> What is being asked
The listing, minus its pictures, is to be given again exactly.

> Data section
- Opening Delimiter -

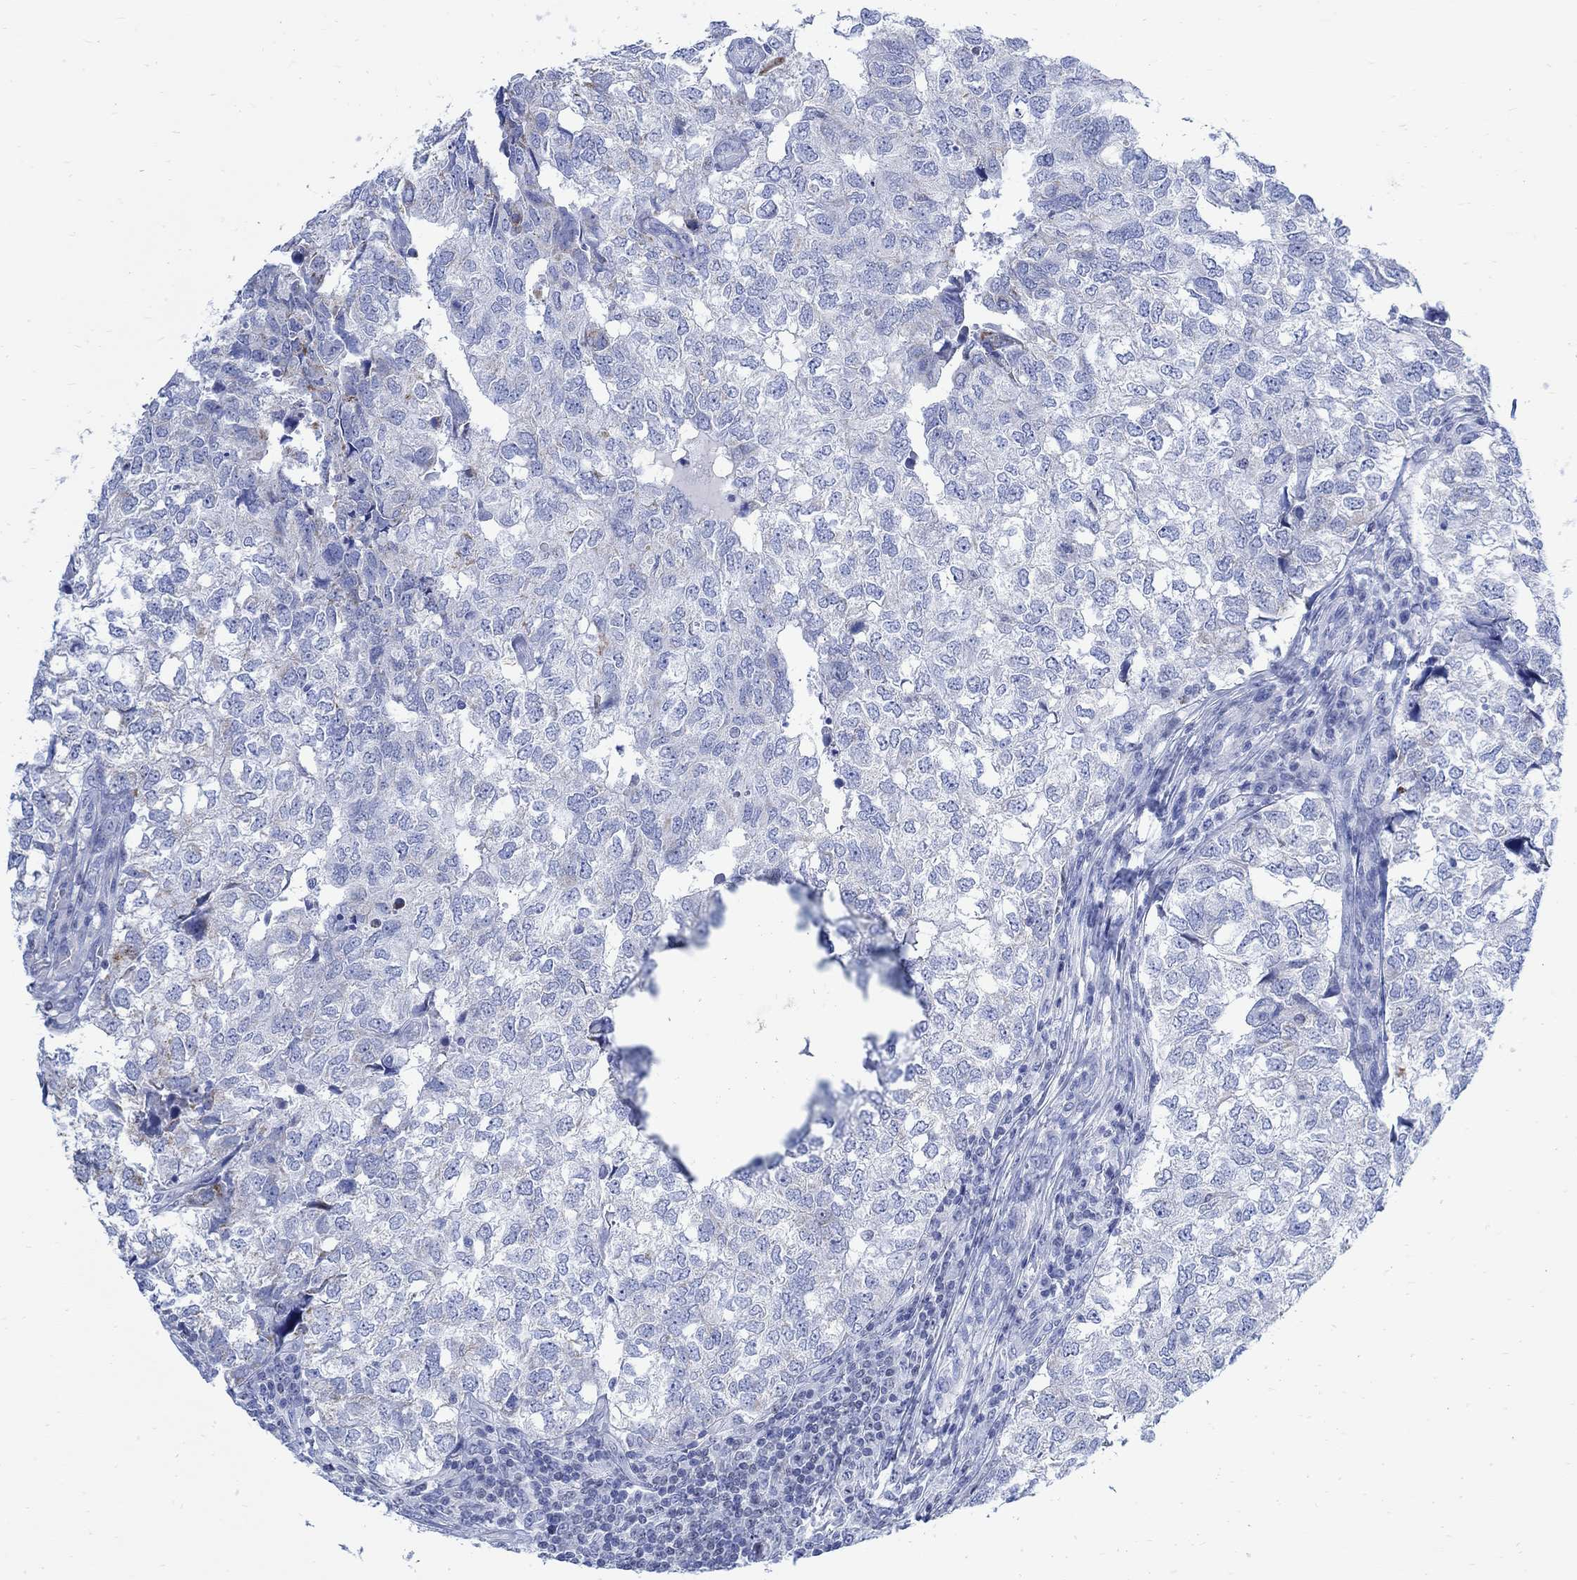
{"staining": {"intensity": "moderate", "quantity": "<25%", "location": "cytoplasmic/membranous"}, "tissue": "breast cancer", "cell_type": "Tumor cells", "image_type": "cancer", "snomed": [{"axis": "morphology", "description": "Duct carcinoma"}, {"axis": "topography", "description": "Breast"}], "caption": "Immunohistochemical staining of invasive ductal carcinoma (breast) displays low levels of moderate cytoplasmic/membranous protein staining in approximately <25% of tumor cells. Immunohistochemistry (ihc) stains the protein of interest in brown and the nuclei are stained blue.", "gene": "CPLX2", "patient": {"sex": "female", "age": 30}}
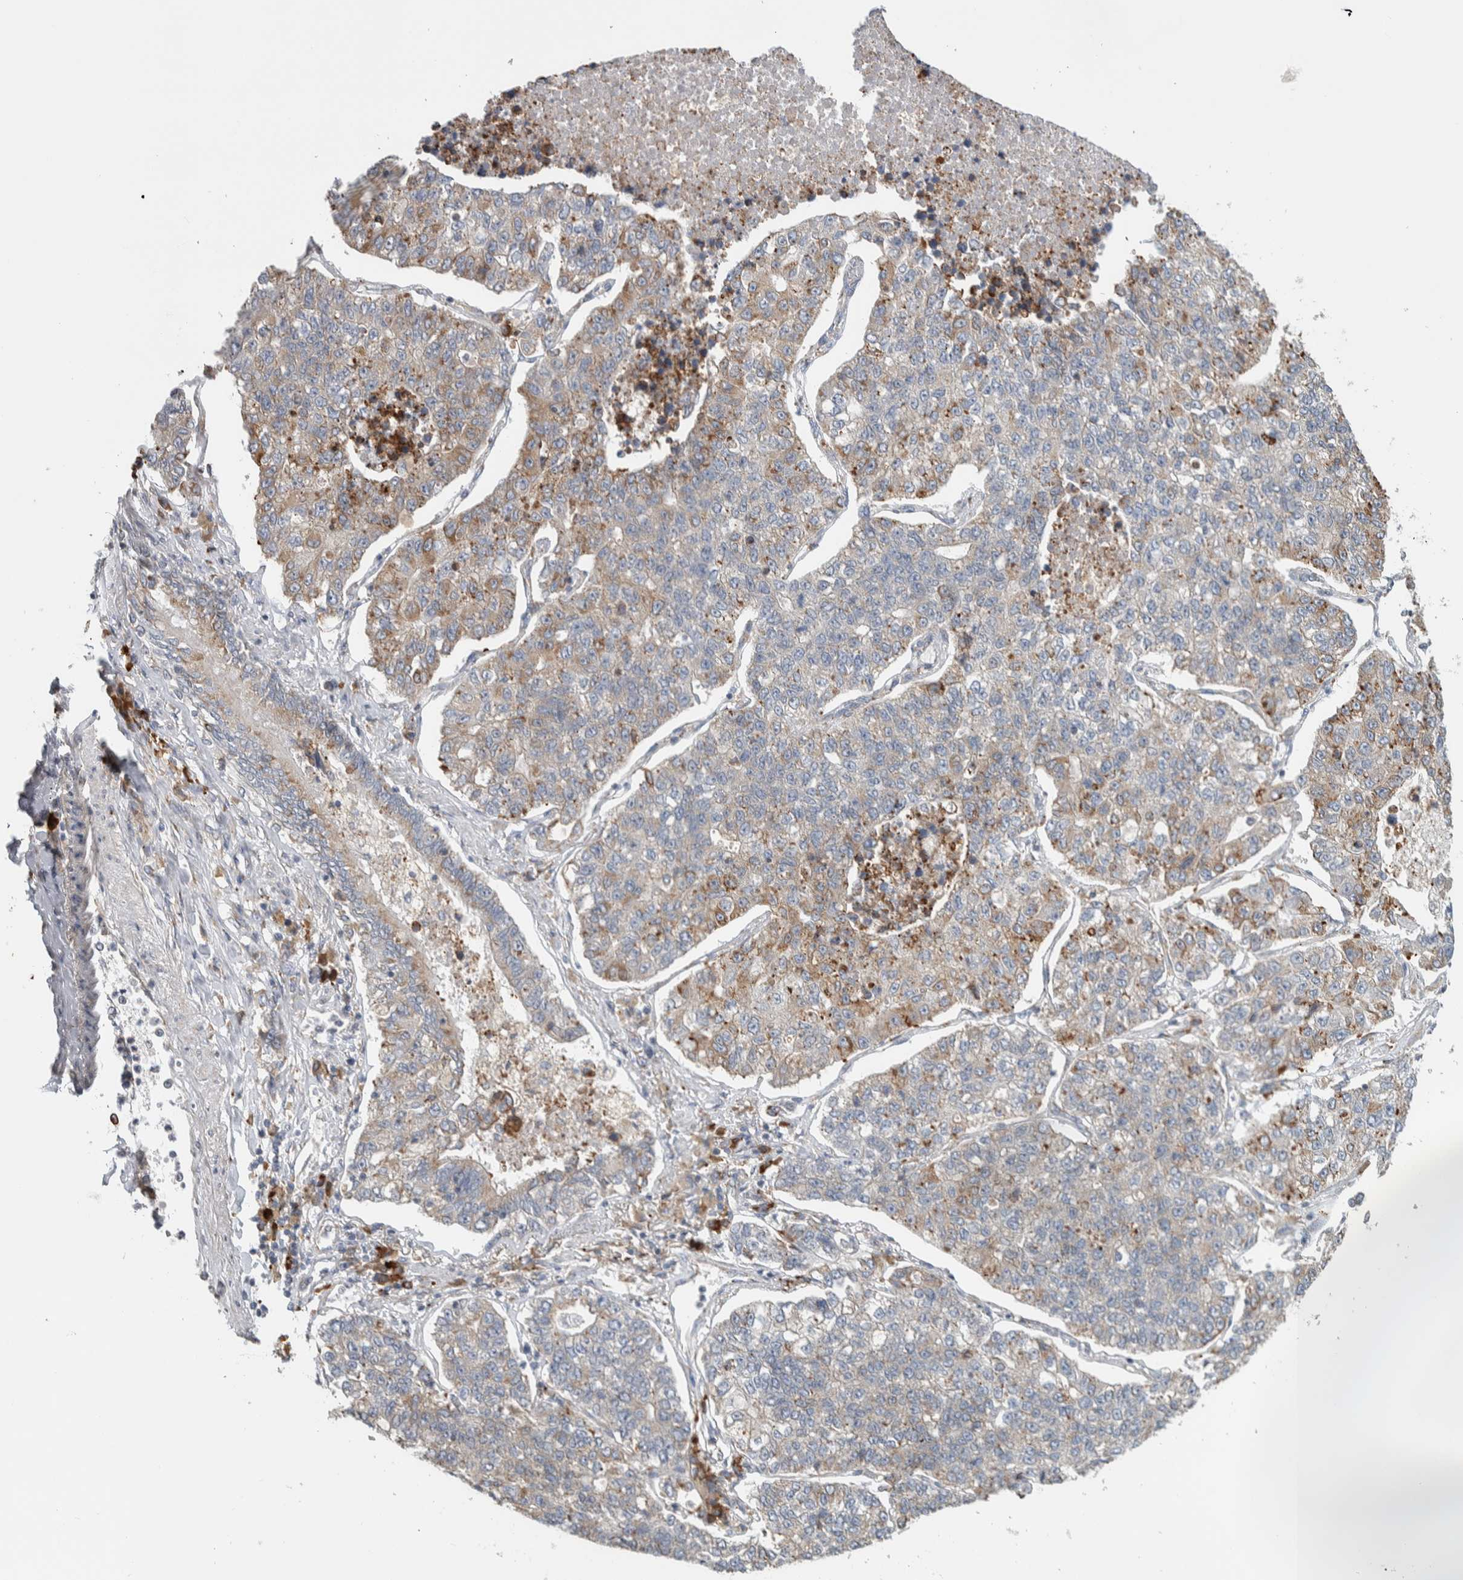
{"staining": {"intensity": "weak", "quantity": "<25%", "location": "cytoplasmic/membranous"}, "tissue": "lung cancer", "cell_type": "Tumor cells", "image_type": "cancer", "snomed": [{"axis": "morphology", "description": "Adenocarcinoma, NOS"}, {"axis": "topography", "description": "Lung"}], "caption": "Tumor cells are negative for brown protein staining in lung cancer (adenocarcinoma). The staining was performed using DAB to visualize the protein expression in brown, while the nuclei were stained in blue with hematoxylin (Magnification: 20x).", "gene": "ADCY8", "patient": {"sex": "male", "age": 49}}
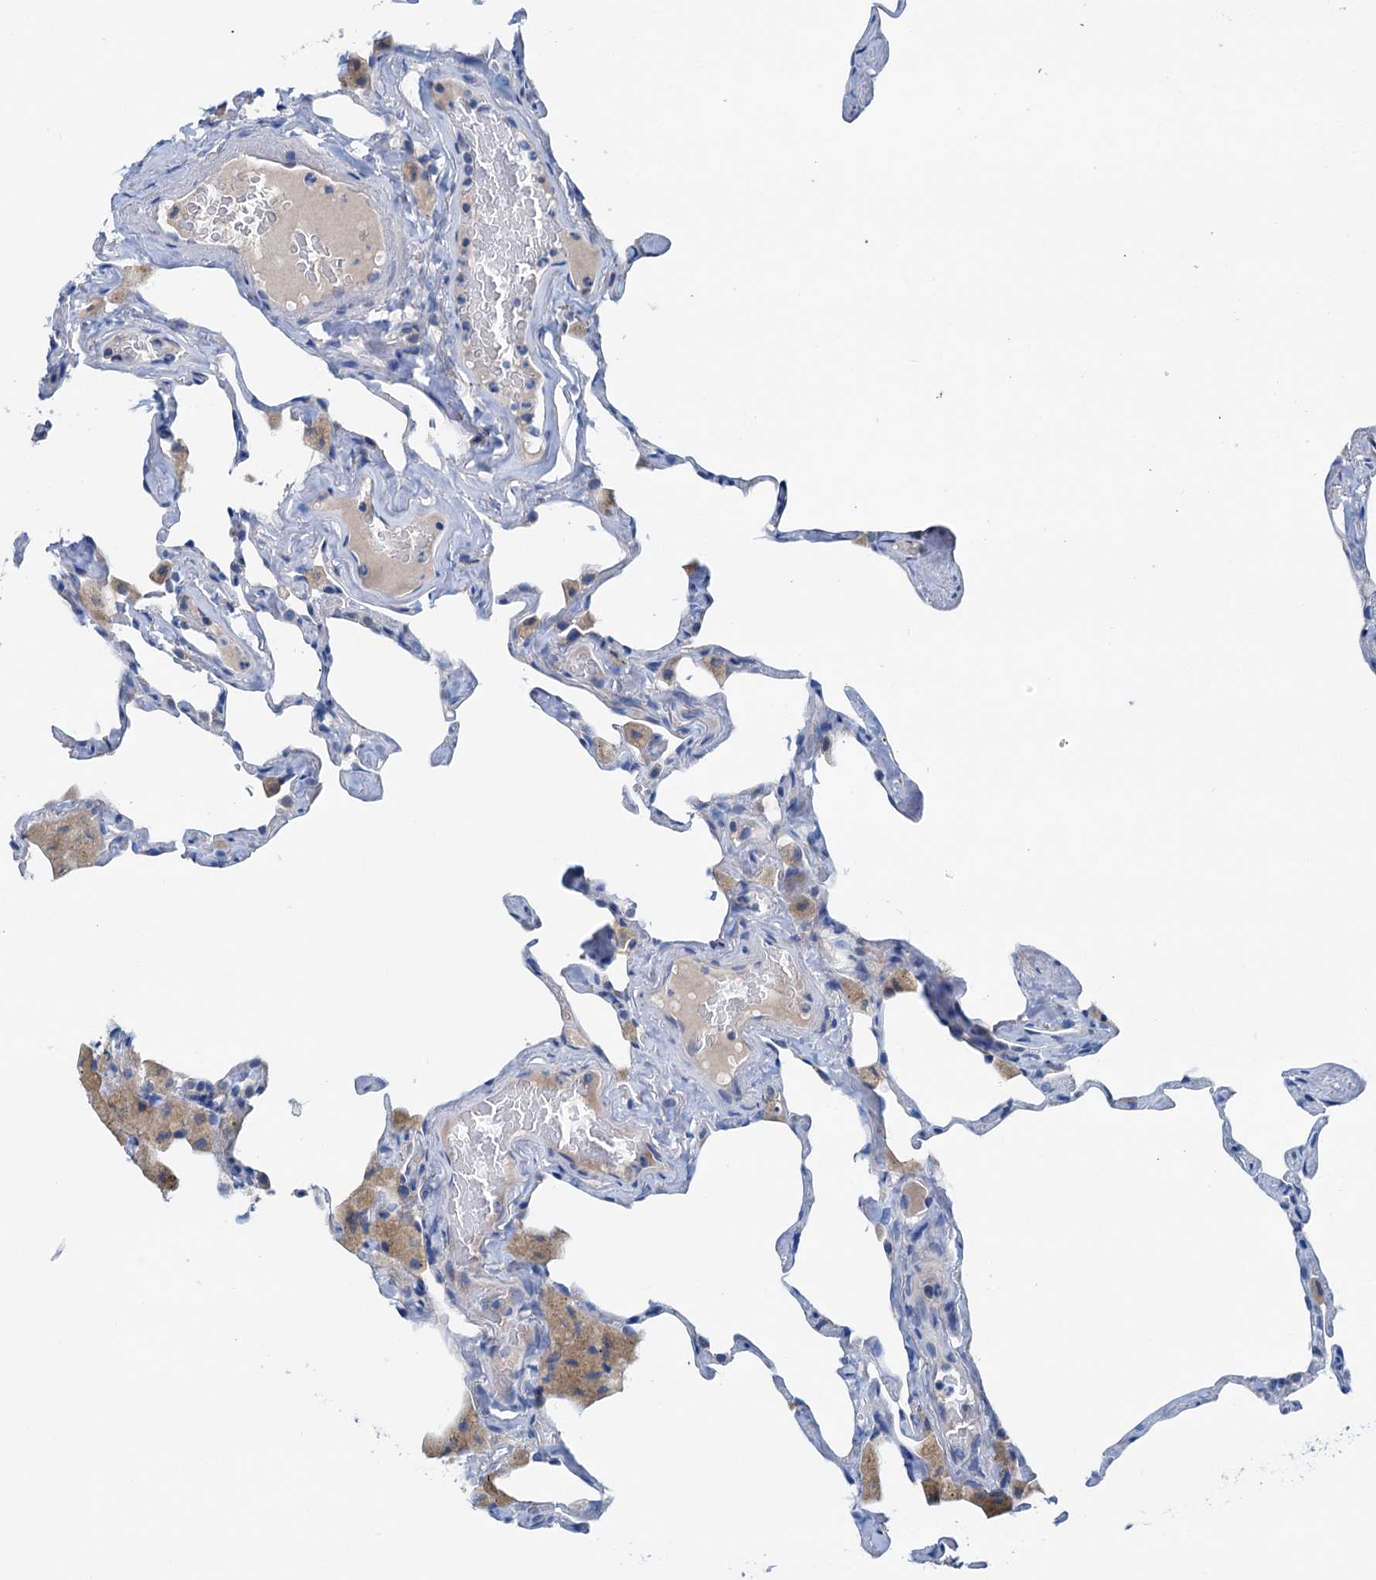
{"staining": {"intensity": "negative", "quantity": "none", "location": "none"}, "tissue": "lung", "cell_type": "Alveolar cells", "image_type": "normal", "snomed": [{"axis": "morphology", "description": "Normal tissue, NOS"}, {"axis": "topography", "description": "Lung"}], "caption": "High magnification brightfield microscopy of unremarkable lung stained with DAB (brown) and counterstained with hematoxylin (blue): alveolar cells show no significant expression. The staining was performed using DAB to visualize the protein expression in brown, while the nuclei were stained in blue with hematoxylin (Magnification: 20x).", "gene": "KNDC1", "patient": {"sex": "male", "age": 65}}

- Closing Delimiter -

> Expected output
{"staining": {"intensity": "moderate", "quantity": "<25%", "location": "cytoplasmic/membranous"}, "tissue": "breast cancer", "cell_type": "Tumor cells", "image_type": "cancer", "snomed": [{"axis": "morphology", "description": "Duct carcinoma"}, {"axis": "topography", "description": "Breast"}], "caption": "Immunohistochemical staining of invasive ductal carcinoma (breast) displays low levels of moderate cytoplasmic/membranous protein staining in approximately <25% of tumor cells. Immunohistochemistry (ihc) stains the protein of interest in brown and the nuclei are stained blue.", "gene": "CPLX2", "patient": {"sex": "female", "age": 30}}
{"staining": {"intensity": "weak", "quantity": "<25%", "location": "cytoplasmic/membranous"}, "tissue": "lung cancer", "cell_type": "Tumor cells", "image_type": "cancer", "snomed": [{"axis": "morphology", "description": "Adenocarcinoma, NOS"}, {"axis": "topography", "description": "Lung"}], "caption": "Tumor cells are negative for brown protein staining in lung cancer (adenocarcinoma). The staining was performed using DAB to visualize the protein expression in brown, while the nuclei were stained in blue with hematoxylin (Magnification: 20x).", "gene": "ADCY8", "patient": {"sex": "male", "age": 49}}
{"staining": {"intensity": "negative", "quantity": "none", "location": "none"}, "tissue": "lung", "cell_type": "Alveolar cells", "image_type": "normal", "snomed": [{"axis": "morphology", "description": "Normal tissue, NOS"}, {"axis": "topography", "description": "Lung"}], "caption": "High magnification brightfield microscopy of unremarkable lung stained with DAB (brown) and counterstained with hematoxylin (blue): alveolar cells show no significant expression. The staining was performed using DAB to visualize the protein expression in brown, while the nuclei were stained in blue with hematoxylin (Magnification: 20x).", "gene": "KNDC1", "patient": {"sex": "male", "age": 65}}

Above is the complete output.